* _KURZE AUFGABE_
Gib aus dem Text zur neuen EU-Lebensmittelkennzeichnung unten einen Abschnitt wortgetreu wieder, beginnend bei „Am 1. April“ und endend bei „Produkte tierischen Ursprungs.“.
-------- ANGEZEIGTER TEXT --------
Neue EU-Lebensmittelkennzeichnung greift für VIER PFOTEN zu kurz

Pflicht zur Herkunftsangabe bei der Primärzutat sagt noch nichts über Tierschutzstandards

02.04.2020 - Österreich

Am 1. April tritt eine neue EU-Lebensmittelkennzeichnung für verarbeitete Lebensmittel in Kraft. Der Kern: Wird für ein Lebensmittel das Ursprungsland angegeben und weicht die Herkunft der primären Zutat hiervon ab, ist künftig für diese primäre Zutat die abweichende Herkunft ebenfalls anzugeben. Für Vier Pfoten ist die so genannte „Durchführungsverordnung“ zwar ein Schritt in die richtige Richtung, um Marketingtricks von Produzenten und Handel Einhalt zu gebieten. Aus Tierschutz- als auch aus Konsumentenschutzsicht ist sie aber noch unzureichend. Die Tierschutzorganisation bleibt bei ihrer Forderung nach einer konsequenten EU-weiten Kennzeichnung von Herkunft und Haltungsform für alle Produkte tierischen Ursprungs.

Für den Tierschutz ist diese Regelung keine Verbesserung. Als Konsument weiß ich dann vielleicht, dass ein Produkt nicht aus Österreich bzw. aus einem konkreten Land stammt. Aber mehr auch schon nicht. Das ist zu wenig“, erklärt VIER PFOTEN Kampagnenleiterin Veronika Weissenböck. „Nur eine Kennzeichnung der Haltungsbedingungen der Tiere gibt wirklich Aufschluss über Tierschutzstandards.“

Für die neue Kennzeichnung reicht es, wenn künftig auf einem Produkt „Stammt nicht aus Österreich“ oder „Stammt nicht aus der EU“ steht. Erlaubt ist außerdem die Herkunftsangabe eines Landes, eines Bundeslandes oder einer Region, aber auch Abbildungen von z.B. Länderflaggen, Piktogrammen etc. „Es ist den Konsumenten allerdings nicht zumutbar, über alle Haltungsbedingungen in anderen Ländern Bescheid zu wissen“, sagt Weissenböck.
-------- GESAMMELTE DATEN --------
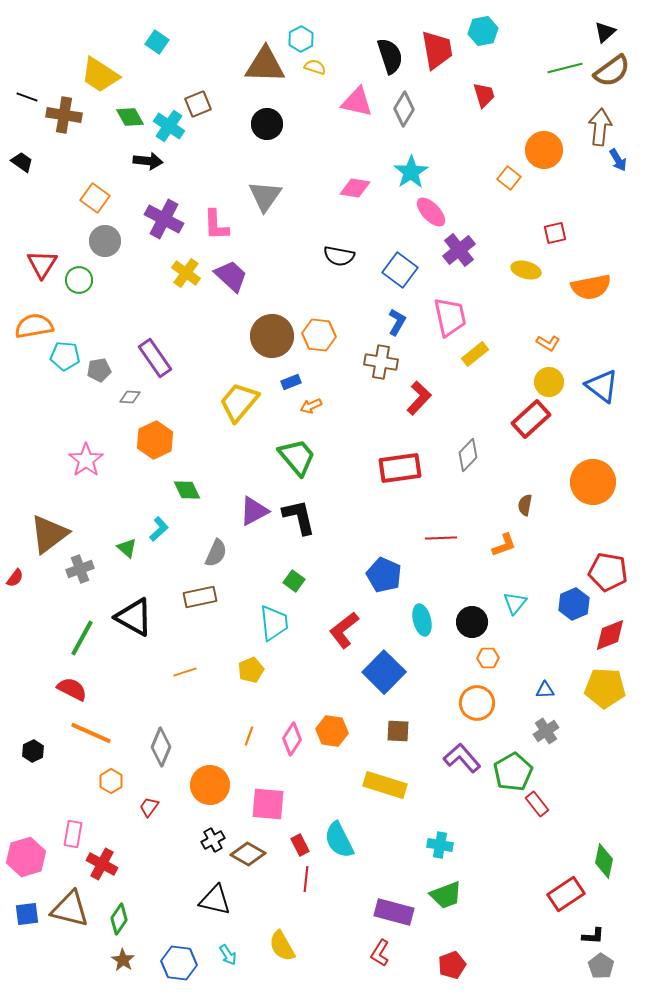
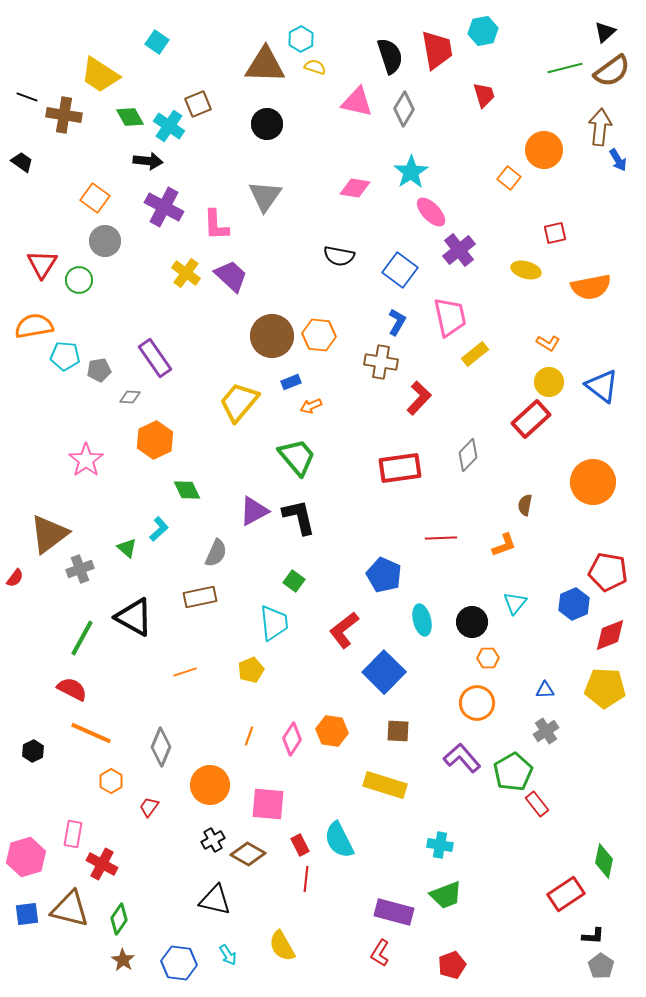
purple cross at (164, 219): moved 12 px up
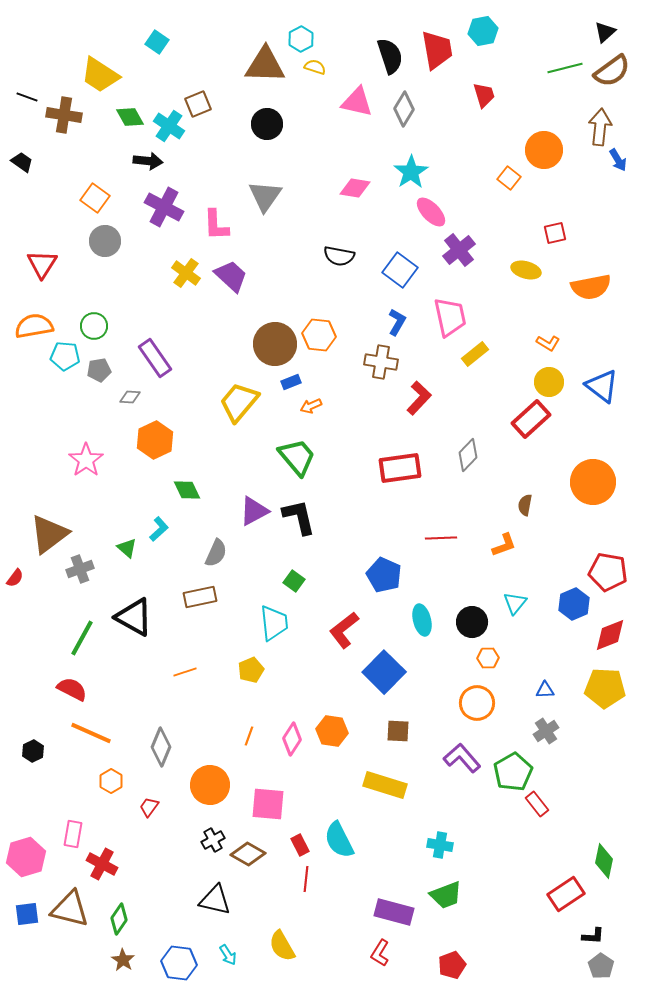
--------
* _DIE ANTWORT_
Am 1. April tritt eine neue EU-Lebensmittelkennzeichnung für verarbeitete Lebensmittel in Kraft. Der Kern: Wird für ein Lebensmittel das Ursprungsland angegeben und weicht die Herkunft der primären Zutat hiervon ab, ist künftig für diese primäre Zutat die abweichende Herkunft ebenfalls anzugeben. Für Vier Pfoten ist die so genannte „Durchführungsverordnung“ zwar ein Schritt in die richtige Richtung, um Marketingtricks von Produzenten und Handel Einhalt zu gebieten. Aus Tierschutz- als auch aus Konsumentenschutzsicht ist sie aber noch unzureichend. Die Tierschutzorganisation bleibt bei ihrer Forderung nach einer konsequenten EU-weiten Kennzeichnung von Herkunft und Haltungsform für alle Produkte tierischen Ursprungs.